If you were to google the question "Am I overtraining or under recovering?" you will get an array of answers from many ‘expert personal trainers’. They might tell you to take up to 48 hours to let the body recover before doing more training because the idea of overtraining is just training hard and creating the muscle tears that happen when growing muscles, but then return to train them again before those muscles have fully recovered.
I’m here to tell you what’s really up with this and let you know the truth. THERE IS a thing called overtraining AND there is a thing called under recovery. THEY ARE NOT THE SAME THING
Let’s clear one thing up first, when you exercise you work on more than just your muscles. You will make changes to your neural firing patterns, your endocrine system, your hormones AND your muscle fibres are worked also.
With that being said, what is the actual difference between overtraining and under recovery? One is a slow onset that has been ignored for a period of time and takes a long time (4 weeks to 12 months) to recover from. The other can be fixed with a couple of good nights sleep and a good feed.
Long story short, if you under recover regularly you can end up in a situation where you are experiencing overtraining. It isn’t easy to reach the overtraining position (and you don’t want to get there anyway!).
How can you tell if you are experiencing symptoms of overtraining?
You might not notice it as it begins to set in. From anything I have experienced it comes from long bouts of training multiple modalities at high intensities without any down time or deload to allow the body to recover (muscles, nerves, endocrine, everything).
How can you tell? Even when you’re motivated to give it everything in training, you will have nothing to give. You will push as hard as you can and barely hit the minimums you want. Then you will start to lose your appetite and get super moody.
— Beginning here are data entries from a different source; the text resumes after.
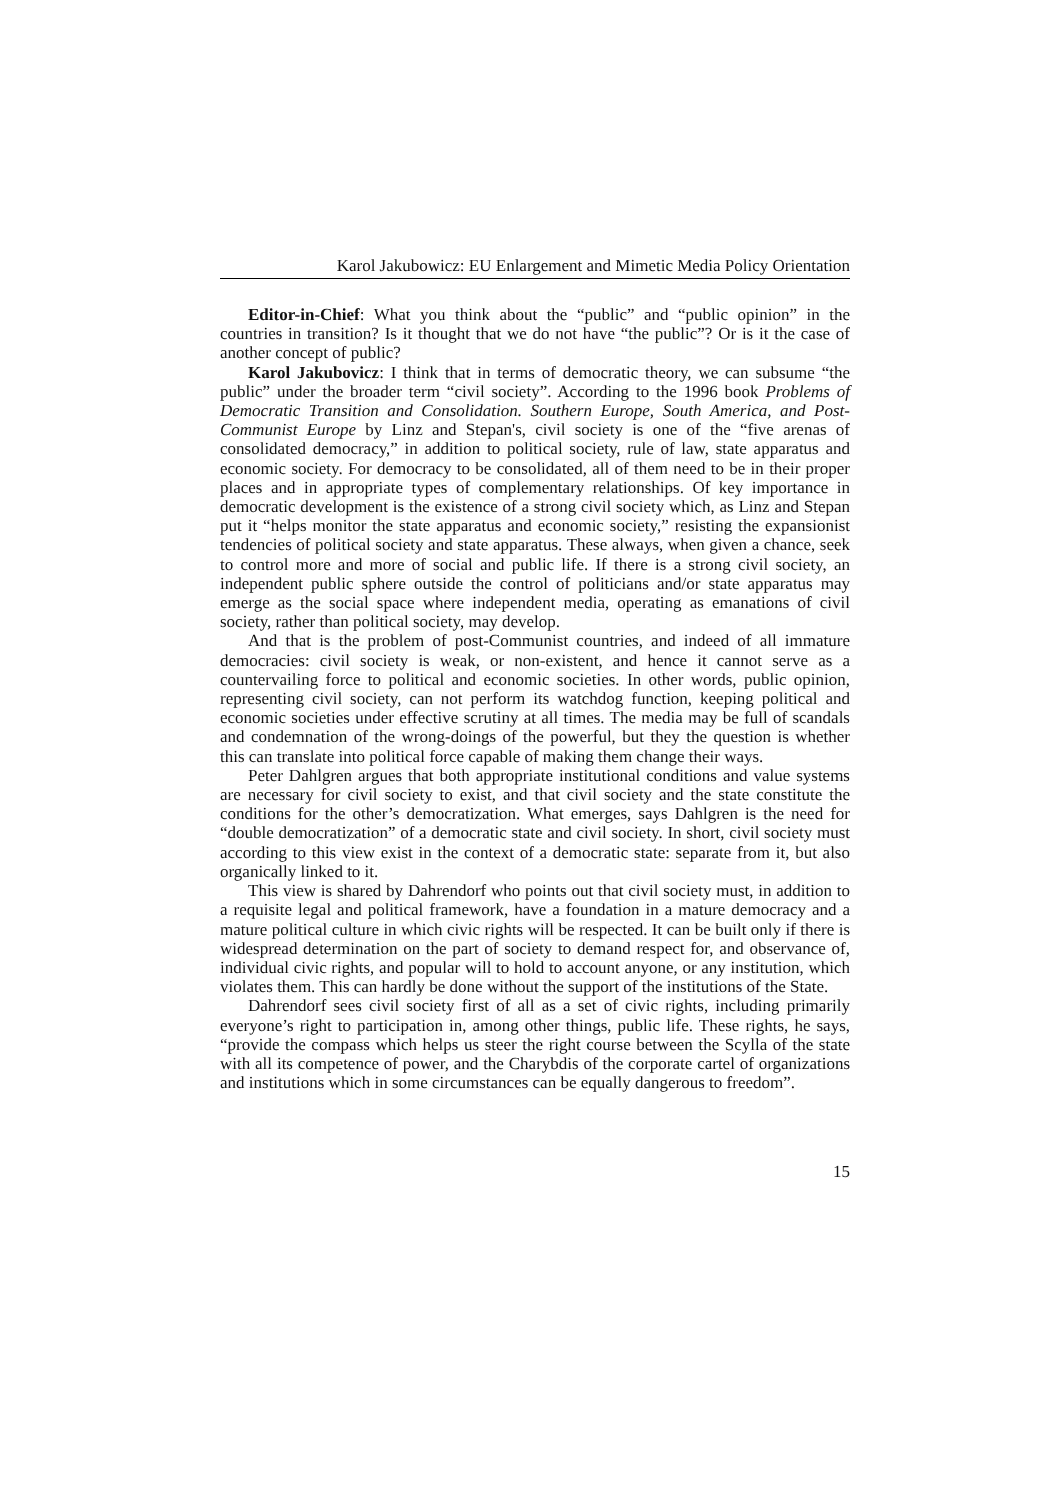Karol Jakubowicz: EU Enlargement and Mimetic Media Policy Orientation
Editor-in-Chief: What you think about the “public” and “public opinion” in the countries in transition? Is it thought that we do not have “the public”? Or is it the case of another concept of public?
Karol Jakubovicz: I think that in terms of democratic theory, we can subsume “the public” under the broader term “civil society”. According to the 1996 book Problems of Democratic Transition and Consolidation. Southern Europe, South America, and Post-Communist Europe by Linz and Stepan's, civil society is one of the “five arenas of consolidated democracy,” in addition to political society, rule of law, state apparatus and economic society. For democracy to be consolidated, all of them need to be in their proper places and in appropriate types of complementary relationships. Of key importance in democratic development is the existence of a strong civil society which, as Linz and Stepan put it “helps monitor the state apparatus and economic society,” resisting the expansionist tendencies of political society and state apparatus. These always, when given a chance, seek to control more and more of social and public life. If there is a strong civil society, an independent public sphere outside the control of politicians and/or state apparatus may emerge as the social space where independent media, operating as emanations of civil society, rather than political society, may develop.
And that is the problem of post-Communist countries, and indeed of all immature democracies: civil society is weak, or non-existent, and hence it cannot serve as a countervailing force to political and economic societies. In other words, public opinion, representing civil society, can not perform its watchdog function, keeping political and economic societies under effective scrutiny at all times. The media may be full of scandals and condemnation of the wrong-doings of the powerful, but they the question is whether this can translate into political force capable of making them change their ways.
Peter Dahlgren argues that both appropriate institutional conditions and value systems are necessary for civil society to exist, and that civil society and the state constitute the conditions for the other’s democratization. What emerges, says Dahlgren is the need for “double democratization” of a democratic state and civil society. In short, civil society must according to this view exist in the context of a democratic state: separate from it, but also organically linked to it.
This view is shared by Dahrendorf who points out that civil society must, in addition to a requisite legal and political framework, have a foundation in a mature democracy and a mature political culture in which civic rights will be respected. It can be built only if there is widespread determination on the part of society to demand respect for, and observance of, individual civic rights, and popular will to hold to account anyone, or any institution, which violates them. This can hardly be done without the support of the institutions of the State.
Dahrendorf sees civil society first of all as a set of civic rights, including primarily everyone’s right to participation in, among other things, public life. These rights, he says, “provide the compass which helps us steer the right course between the Scylla of the state with all its competence of power, and the Charybdis of the corporate cartel of organizations and institutions which in some circumstances can be equally dangerous to freedom”.
15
When you try to sort that out (and you might figure it out), you will fall into low feelings and self-doubt (essentially you will spiral into depression). When you hit the hardest point of over training and have still been working hard to meet your goals (regardless of what your body is telling you) you end up with adrenal fatigue (FYI adrenal fatigue can take 12-24 months to recover from). At this point you can say goodbye to whatever goals you were busting your guts for. This will be where you need to start to focus on you and work with some good allied health professionals.
Can it be avoided? Absolutely! Pay attention to what the body is telling you. When you have had multiple days that the body says stay in bed after you have been training hard, stay in bed. Get some rest, take a deload, eat some good fats and stay well hydrated, talk to your coach and tell them what is happening and regather next week. Keep your muscles loose; get massages, stretch, heat shock therapy… it’s all great for recovery. Eat a well rounded nutritious diet; don’t fill yourself with supplements because someone said to… that’s stupid.
Eat meats and vegetables, nuts and seeds, some fruit with little starch and no sugar! And for the love of god drink water!